BuzzFeed had previously held the top spot for video content for the entire year of 2015, but the top honors have now gone to Ellen DeGeneres. In the month of November, BuzzFeed‘s number of video views went down, leaving Ellen in the No. 1 spot and Justin Bieber in the No. 2 spot. How did this happen?
Variety reported that, according to Tubular Labs, a company that monitors all online video content, Ellen’s EllenTube has received 1.1 billion views via platforms such as YouTube and Facebook. This is compared to 789 million views for BuzzFeed.
Ellen managed this feat by having some stellar guests on her program during the month of November, including Justin Bieber and One Direction. Ellen’s video parody of Adele’s “Hello” was also a smash hit among viewers.
As for Justin Bieber, Marketing Land revealed that he didn’t even rank in the top 10 in October, yet in November claimed No. 2 with 853 million views. He promoted music from his latest album, such as the video “I’ll Show You.”
It seems that BuzzFeed has some fierce competition in the video department, but it turns out they have been putting their Snapchat to good use, sending a message to the world and supporting what is a largely Muslim audience. Fast Company reports that earlier this month, BuzzFeed presented an assortment of stories about Muslim life on their Snapchat channel, a place they usually reserve for more lighthearted content.
Included in the Snapchat collection was the profile of a Muslim fashion blogger, a video demonstrating different ways to wear hijab, and a number of other Muslim videos and memes. There was a wide array of content, from funny to serious. The fact that BuzzFeed decided to feature the Muslim content speaks of their commitment to Muslims at a time when there are those who would keep them out of the U.S., especially top political candidates.
There was one amazing video posted called “I’m A Hijab Woman, But…” In this video, a number of women talked about the questions and misconceptions they face each day, including one woman who insisted that she is not Malala.
“I wear the hijab, but I’m not Malala. I can’t give you her autograph. I can’t take a photo with you.”
Another woman spoke about how she has to put on a good show all the time for people.
“I feel like I have to smile at people all the time in order for them to know that all Muslims aren’t scary.”
— The Drum (@TheDrum) December 15, 2015
BuzzFeed reaches more than 60 million viewers with their Snapchat channel, which perhaps makes up for their drop in video views. Of course, just because BuzzFeed is down on the list for video views in November, it doesn’t mean that they will stay down.
— Menzi Kulati (@menzikulati) December 16, 2015
It’s worth noting BuzzFeed is doing more than simply posting content; they are also inspiring others to make leaps forward in their writing career with an emphasis on diversity.
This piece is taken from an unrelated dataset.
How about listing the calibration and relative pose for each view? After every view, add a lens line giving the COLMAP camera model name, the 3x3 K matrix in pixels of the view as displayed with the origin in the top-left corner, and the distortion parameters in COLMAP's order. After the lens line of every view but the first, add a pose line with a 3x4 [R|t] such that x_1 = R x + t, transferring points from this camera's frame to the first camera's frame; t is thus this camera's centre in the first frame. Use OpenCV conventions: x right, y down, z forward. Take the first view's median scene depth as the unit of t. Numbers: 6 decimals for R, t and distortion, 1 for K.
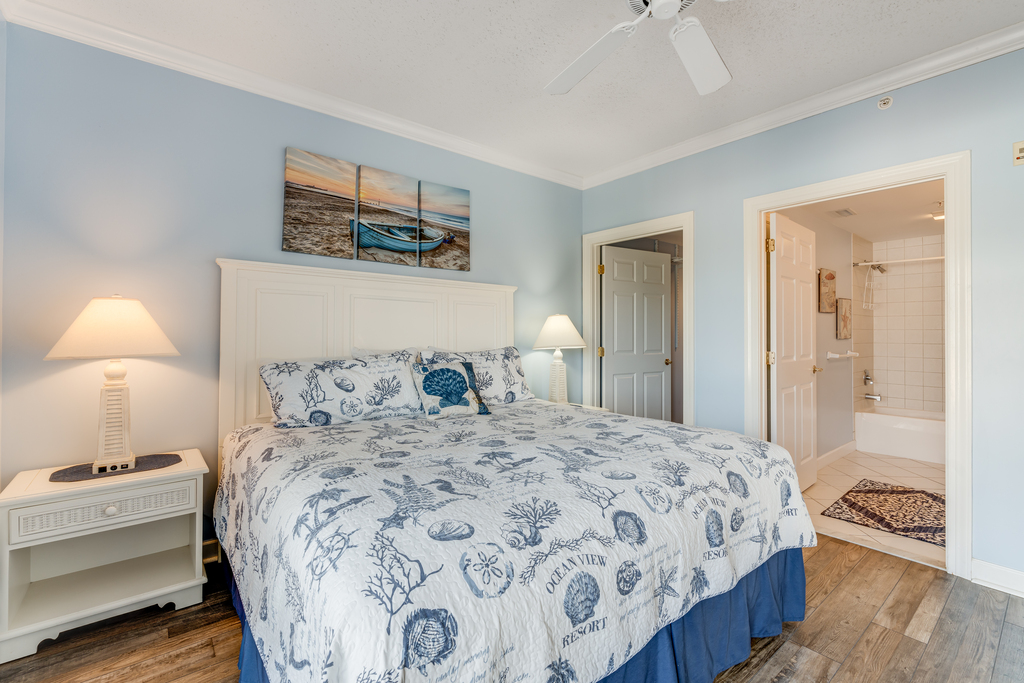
lens RADIAL K [[442.9, 0, 512.2], [0, 442.9, 336.1], [0, 0, 1]] dist [0.010642, -0.002091]
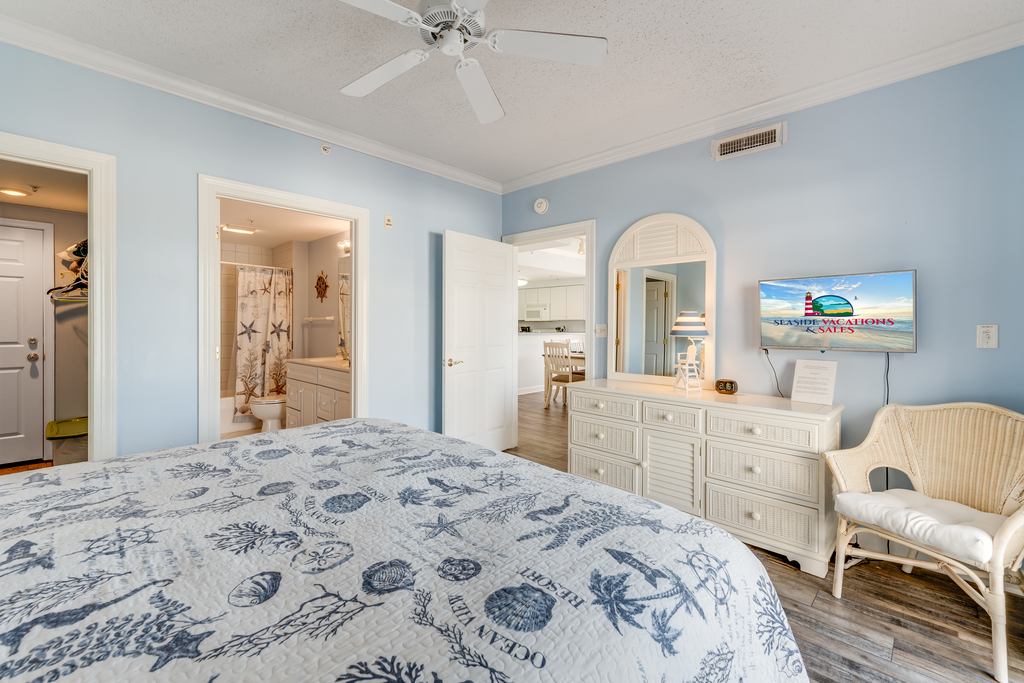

Paper revealed that BuzzFeed recently announced their Emerging Writers Fellowship and have chosen the four fellows who will be the first to receive the honor: Chaya Babu, Niela Orr, Tomi Obaro, and Esther Wang.
BuzzFeed‘s Executive Culture Editor Saeed Jones said he is frequently worried about diversity in the media.
“I always worry. It’s easier to talk about diversity in the short term, and it’s easy to hire more people of color and more women. But I think it’s more difficult to look at the ways in which the long term we’re looking for substantive change. For me, that’s part of what this fellowship is about.”